Awkward phone conversations

Sometimes, I really don’t know what to say to my mom. She complains endlessly about suffering from depression, picks fights and disputes with people who cares about her who really aren’t trying to harm her, but she insists they harm her, and she expects me to constantly feel sorry for her and is always asking why I don’t come home more often as though home is the most amazing and lovely experience I could possibly have. Today, she was complaining about missing Ed, and said that my dad didn’t want to hear what she felt and what she had to say. “Your dad is useless to talk to,” she mumbled. “He doesn’t care how I feel. No one cares about me other than you. I have no one other than you.” Then, she went on to tell me that my aunt’s good friend just got diagnosed with stage 1 breast cancer, but she’s coping well because her husband is so supportive and always comforts her. “She’s so lucky,” my mom comments. “Her husband actually takes care of her and helps her and listens to her. He comforts her with words. I don’t have that.”

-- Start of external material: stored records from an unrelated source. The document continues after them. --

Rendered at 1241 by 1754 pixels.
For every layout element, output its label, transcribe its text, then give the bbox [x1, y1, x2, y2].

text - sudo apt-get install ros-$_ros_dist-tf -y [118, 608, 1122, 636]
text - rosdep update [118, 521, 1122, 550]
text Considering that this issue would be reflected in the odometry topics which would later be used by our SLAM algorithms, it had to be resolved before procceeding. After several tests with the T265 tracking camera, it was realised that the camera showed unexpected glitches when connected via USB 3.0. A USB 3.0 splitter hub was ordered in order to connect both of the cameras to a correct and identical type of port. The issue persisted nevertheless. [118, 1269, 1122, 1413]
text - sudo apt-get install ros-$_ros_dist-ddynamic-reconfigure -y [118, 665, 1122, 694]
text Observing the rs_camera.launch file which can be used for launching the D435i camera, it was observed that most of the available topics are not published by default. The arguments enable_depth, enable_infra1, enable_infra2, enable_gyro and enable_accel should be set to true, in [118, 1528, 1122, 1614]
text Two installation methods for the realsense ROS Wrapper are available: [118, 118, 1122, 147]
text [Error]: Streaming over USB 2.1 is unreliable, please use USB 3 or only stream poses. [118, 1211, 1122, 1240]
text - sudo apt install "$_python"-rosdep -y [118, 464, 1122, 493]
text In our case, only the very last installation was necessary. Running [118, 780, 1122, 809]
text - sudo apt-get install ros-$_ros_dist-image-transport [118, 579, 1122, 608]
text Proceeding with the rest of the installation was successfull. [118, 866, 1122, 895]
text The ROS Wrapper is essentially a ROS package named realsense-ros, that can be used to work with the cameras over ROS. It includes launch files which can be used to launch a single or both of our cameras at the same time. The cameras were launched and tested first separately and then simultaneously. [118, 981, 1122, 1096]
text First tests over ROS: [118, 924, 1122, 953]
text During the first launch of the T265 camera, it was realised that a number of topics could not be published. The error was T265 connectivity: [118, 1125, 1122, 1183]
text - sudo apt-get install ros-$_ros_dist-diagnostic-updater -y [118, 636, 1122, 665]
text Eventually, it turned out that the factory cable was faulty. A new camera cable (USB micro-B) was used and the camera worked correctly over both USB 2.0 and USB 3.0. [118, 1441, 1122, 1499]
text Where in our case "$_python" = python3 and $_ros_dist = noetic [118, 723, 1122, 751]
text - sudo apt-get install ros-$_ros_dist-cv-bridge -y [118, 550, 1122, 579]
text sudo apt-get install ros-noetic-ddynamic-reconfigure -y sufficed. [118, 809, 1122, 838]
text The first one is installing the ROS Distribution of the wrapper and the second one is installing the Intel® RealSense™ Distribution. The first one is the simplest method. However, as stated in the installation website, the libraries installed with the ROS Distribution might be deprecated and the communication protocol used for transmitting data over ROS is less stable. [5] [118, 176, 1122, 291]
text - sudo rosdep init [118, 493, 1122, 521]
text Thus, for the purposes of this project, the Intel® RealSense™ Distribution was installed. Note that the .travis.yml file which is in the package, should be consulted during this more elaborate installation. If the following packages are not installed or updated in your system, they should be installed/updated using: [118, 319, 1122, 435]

I couldn’t say anything. What am I supposed to say to that? Everything she’s saying is true. My dad doesn’t comfort her; he doesn’t know how to. He is so emotionally inept that just the mere thought of him trying to comfort someone makes me want to scratch my nails on a chalk board. And what am I supposed to do — defend him and lie, or agree and risk getting yelled at later for criticizing my dad?